* CONSIGNES:
1. Recopiez à l'identique, dans le texte sur la sanction disciplinaire, tout le passage allant de « 3. En premier » jusqu'à « le 2 A...2015. ».
2. Énumérez les sanctions que prévoit l'article 36 du statut cité dans le texte sur la sanction disciplinaire.
3. Veuillez poursuivre la rédaction du texte sur la sanction disciplinaire à partir de sa dernière phrase.

--- TEXTE FOURNI ---

Sur les conclusions à fin d'annulation :

2. L'article 36 du statut du personnel administratif des chambres de commerce et d'industrie dispose qu'une mesure disciplinaire doit être adaptée à la nature des fautes et proportionnée à sa gravité et prévoit les sanctions de l'avertissement, du blâme, de l'exclusion temporaire, de la rétrogradation et de la révocation. Il indique aussi que " dans toute la mesure du possible, un principe de progressivité est appliqué ". L'article 37 de ce statut précise, d'une part, que les sanctions d'exclusion temporaire sans rémunération pour une durée de seize jours à six mois maximum, de rétrogradation et de révocation doivent être prononcée après consultation de la commission paritaire régionale, d'autre part, qu'avant toute sanction autre que l'avertissement, l'agent doit pouvoir prendre connaissance de son dossier, être informé des faits qui lui sont reprochés et pouvoir présenter sa défense devant le président de la commission paritaire régionale, et enfin, que " toute sanction doit être motivée ". Enfin, aux termes de l'article 6.2.1 du statut : " Il est créé une Commission Paritaire Régionale propre à chaque Chambre de Commerce et d'Industrie de Région (...) Cette commission est composée de membres de la Chambre de Commerce et d'Industrie de Région concernée dont le Président ou son représentant et de représentants élus par le personnel en son sein. Cette représentation est respectivement de 5 membres composant la délégation employeur et 5 représentants élus par le personnel dans les CCIR dont l'effectif est inférieur ou égal à 500 agents (...). ".

3. En premier lieu, Mme C...a été informée par un courrier du 6 mars 2015 de la possibilité de consulter son dossier. Il ressort de l'attestation de remise de pièces, signée par ses soins, qu'elle a effectivement consulté son dossier et récupéré l'ensemble des documents y figurant le 16 mars 2015. La circonstance que la dernière page du rapport d'enquête interne ne figurait pas dans son dossier ne l'a privée d'aucune garantie dès lors que cette page comporte seulement une synthèse commentée des éléments recensés au cours de l'enquête et décrits aux pages précédentes du rapport. Dans ces conditions, et ainsi que l'exigent les dispositions de l'article 37 du statut du personnel administratif des chambres de commerce et d'industrie, Mme C... a pu prendre connaissance de son dossier avant de présenter sa défense devant le président de la commission paritaire régionale le 2 A...2015.

4. En deuxième lieu, il ressort des pièces du dossier que l'enquête interne au sein de la CCIR a été menée par deux agents de la CCIR extérieurs au service du port de Saint-Gilles, et a consisté à entendre chacun des agents de ce service, y compris Mme C...et la directrice du port. Dans ces conditions, la requérante ne peut soutenir que ses droits de la défense auraient été méconnus.

--- EXTRAIT DES DONNÉES ---

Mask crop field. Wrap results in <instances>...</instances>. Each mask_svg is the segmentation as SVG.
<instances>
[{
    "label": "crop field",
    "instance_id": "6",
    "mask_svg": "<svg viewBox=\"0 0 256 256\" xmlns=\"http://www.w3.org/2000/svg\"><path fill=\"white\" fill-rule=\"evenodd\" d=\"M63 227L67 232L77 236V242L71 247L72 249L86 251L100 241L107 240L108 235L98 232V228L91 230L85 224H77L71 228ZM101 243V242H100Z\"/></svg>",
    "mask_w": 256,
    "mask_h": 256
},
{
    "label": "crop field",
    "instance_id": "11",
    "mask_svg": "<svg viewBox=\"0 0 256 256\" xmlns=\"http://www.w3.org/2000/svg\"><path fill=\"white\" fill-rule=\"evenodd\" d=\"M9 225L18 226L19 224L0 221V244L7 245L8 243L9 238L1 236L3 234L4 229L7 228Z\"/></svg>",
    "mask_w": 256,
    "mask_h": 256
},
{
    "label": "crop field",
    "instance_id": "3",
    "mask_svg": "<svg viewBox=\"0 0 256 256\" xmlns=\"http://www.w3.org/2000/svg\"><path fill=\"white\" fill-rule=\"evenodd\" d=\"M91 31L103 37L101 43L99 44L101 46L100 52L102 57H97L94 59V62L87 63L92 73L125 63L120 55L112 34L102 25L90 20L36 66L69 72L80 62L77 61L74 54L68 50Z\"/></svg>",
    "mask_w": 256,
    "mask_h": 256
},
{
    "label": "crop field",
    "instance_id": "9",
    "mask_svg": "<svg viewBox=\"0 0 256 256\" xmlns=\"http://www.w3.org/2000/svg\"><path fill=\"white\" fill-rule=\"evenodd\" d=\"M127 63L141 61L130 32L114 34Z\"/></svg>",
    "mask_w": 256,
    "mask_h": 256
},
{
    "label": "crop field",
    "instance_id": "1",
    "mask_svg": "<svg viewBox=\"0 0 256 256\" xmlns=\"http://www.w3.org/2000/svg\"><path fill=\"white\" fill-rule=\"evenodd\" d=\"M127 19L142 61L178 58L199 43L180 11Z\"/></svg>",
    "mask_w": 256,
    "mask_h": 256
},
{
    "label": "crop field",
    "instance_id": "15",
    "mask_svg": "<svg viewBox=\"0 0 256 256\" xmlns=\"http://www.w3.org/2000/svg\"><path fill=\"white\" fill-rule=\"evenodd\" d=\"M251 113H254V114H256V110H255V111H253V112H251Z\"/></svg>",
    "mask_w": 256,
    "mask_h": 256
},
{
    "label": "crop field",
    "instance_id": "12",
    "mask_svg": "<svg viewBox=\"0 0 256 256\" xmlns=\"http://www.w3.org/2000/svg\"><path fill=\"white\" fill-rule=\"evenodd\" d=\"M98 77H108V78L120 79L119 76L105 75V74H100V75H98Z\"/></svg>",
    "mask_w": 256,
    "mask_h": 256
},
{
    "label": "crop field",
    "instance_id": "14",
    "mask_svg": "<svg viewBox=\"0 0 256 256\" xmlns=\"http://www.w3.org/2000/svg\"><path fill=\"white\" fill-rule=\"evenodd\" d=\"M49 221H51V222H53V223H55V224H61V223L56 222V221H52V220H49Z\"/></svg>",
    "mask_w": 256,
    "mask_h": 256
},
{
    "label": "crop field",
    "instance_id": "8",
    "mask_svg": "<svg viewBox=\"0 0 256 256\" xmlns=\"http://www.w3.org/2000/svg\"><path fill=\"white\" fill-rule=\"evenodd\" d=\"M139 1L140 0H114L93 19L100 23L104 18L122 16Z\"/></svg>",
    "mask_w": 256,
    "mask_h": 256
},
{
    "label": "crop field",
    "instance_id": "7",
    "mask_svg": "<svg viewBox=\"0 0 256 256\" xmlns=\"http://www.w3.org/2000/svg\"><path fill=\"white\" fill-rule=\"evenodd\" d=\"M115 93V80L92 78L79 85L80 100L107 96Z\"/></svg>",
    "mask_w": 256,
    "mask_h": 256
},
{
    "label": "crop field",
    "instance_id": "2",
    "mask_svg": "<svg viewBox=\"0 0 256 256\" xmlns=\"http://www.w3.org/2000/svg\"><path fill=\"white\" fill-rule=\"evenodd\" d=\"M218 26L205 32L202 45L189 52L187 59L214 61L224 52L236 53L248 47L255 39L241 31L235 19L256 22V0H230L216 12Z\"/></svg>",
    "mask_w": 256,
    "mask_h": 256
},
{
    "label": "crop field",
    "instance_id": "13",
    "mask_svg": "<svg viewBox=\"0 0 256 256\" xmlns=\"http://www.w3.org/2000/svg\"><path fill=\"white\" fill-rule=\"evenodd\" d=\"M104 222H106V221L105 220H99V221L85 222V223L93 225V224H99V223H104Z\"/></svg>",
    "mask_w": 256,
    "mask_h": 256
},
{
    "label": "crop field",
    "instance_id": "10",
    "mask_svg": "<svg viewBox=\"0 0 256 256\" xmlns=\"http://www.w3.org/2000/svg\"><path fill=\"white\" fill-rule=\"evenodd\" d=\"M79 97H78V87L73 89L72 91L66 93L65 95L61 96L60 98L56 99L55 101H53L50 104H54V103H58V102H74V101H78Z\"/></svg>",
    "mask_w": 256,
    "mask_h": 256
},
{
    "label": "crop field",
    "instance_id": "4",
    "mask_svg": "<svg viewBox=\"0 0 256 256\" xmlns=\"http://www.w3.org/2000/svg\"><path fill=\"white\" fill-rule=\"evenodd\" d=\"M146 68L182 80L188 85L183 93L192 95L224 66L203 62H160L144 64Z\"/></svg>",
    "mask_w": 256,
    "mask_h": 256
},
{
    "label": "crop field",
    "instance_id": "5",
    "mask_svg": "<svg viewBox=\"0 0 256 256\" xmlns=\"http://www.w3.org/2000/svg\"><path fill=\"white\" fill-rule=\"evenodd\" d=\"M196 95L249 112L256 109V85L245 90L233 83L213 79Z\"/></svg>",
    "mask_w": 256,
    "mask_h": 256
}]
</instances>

---

* RÉPONSES:
1.
3. En premier lieu, Mme C...a été informée par un courrier du 6 mars 2015 de la possibilité de consulter son dossier. Il ressort de l'attestation de remise de pièces, signée par ses soins, qu'elle a effectivement consulté son dossier et récupéré l'ensemble des documents y figurant le 16 mars 2015. La circonstance que la dernière page du rapport d'enquête interne ne figurait pas dans son dossier ne l'a privée d'aucune garantie dès lors que cette page comporte seulement une synthèse commentée des éléments recensés au cours de l'enquête et décrits aux pages précédentes du rapport. Dans ces conditions, et ainsi que l'exigent les dispositions de l'article 37 du statut du personnel administratif des chambres de commerce et d'industrie, Mme C... a pu prendre connaissance de son dossier avant de présenter sa défense devant le président de la commission paritaire régionale le 2 A...2015.

2. l'avertissement, le blâme, l'exclusion temporaire, la rétrogradation, la révocation

3.
5. En troisième lieu, il ressort du relevé de décisions de la commission paritaire régionale du 7 A...2015, que M.D..., vice-président de la commission, a participé au vote en qualité de membre de la délégation employeur. Par ailleurs, si des conseillers techniques de la direction et des organisations syndicales ont assisté à la réunion de la commission, seuls les cinq membres composant la délégation employeur et les cinq représentants élus par le personnel ont participé au vote relatif à l'avis des membres de la commission sur la sanction à infliger à Mme C..., et il n'est nullement établi que la présence des conseillers techniques aurait été de nature à influencer ce vote. Le moyen tiré de la méconnaissance des dispositions précitées de l'article 6.2.1 du statut du personnel administratif des chambres de commerce et d'industrie doit dès lors être écarté.

6. En quatrième lieu, et ainsi que l'ont relevé les premiers juges, la décision attaquée comporte de manière suffisamment précise les considérations de fait qui la fondent et est ainsi suffisamment motivée en fait, alors même que certains des faits énoncés ne seraient pas établis.

7. En cinquième lieu, il est reproché à Mme C...par la décision litigieuse d'avoir signé un courrier à destination de l'administration fiscale sans bénéficier d'une délégation de signature à cet effet, d'avoir manqué à son obligation de réserve et de discrétion, d'avoir porté atteinte à l'image de l'institution en faisant paraitre un article dans la presse locale, d'être allée à l'encontre des intérêts de l'institution en demandant à un prestataire d'appliquer des pénalités de retard ou d'engager un contentieux contre la CCIR, d'avoir demandé à des collaborateurs de badger à sa place, et enfin divers " manquements mettant en danger la sécurité et la santé au travail " consistant en des propos dénigrants, humiliants et agressifs envers le personnel, l'absence de concertation, ainsi que le fait de propager des rumeurs sur les agents du port s'accompagnant de propos diffamatoires et d'allusions à caractère sexuel.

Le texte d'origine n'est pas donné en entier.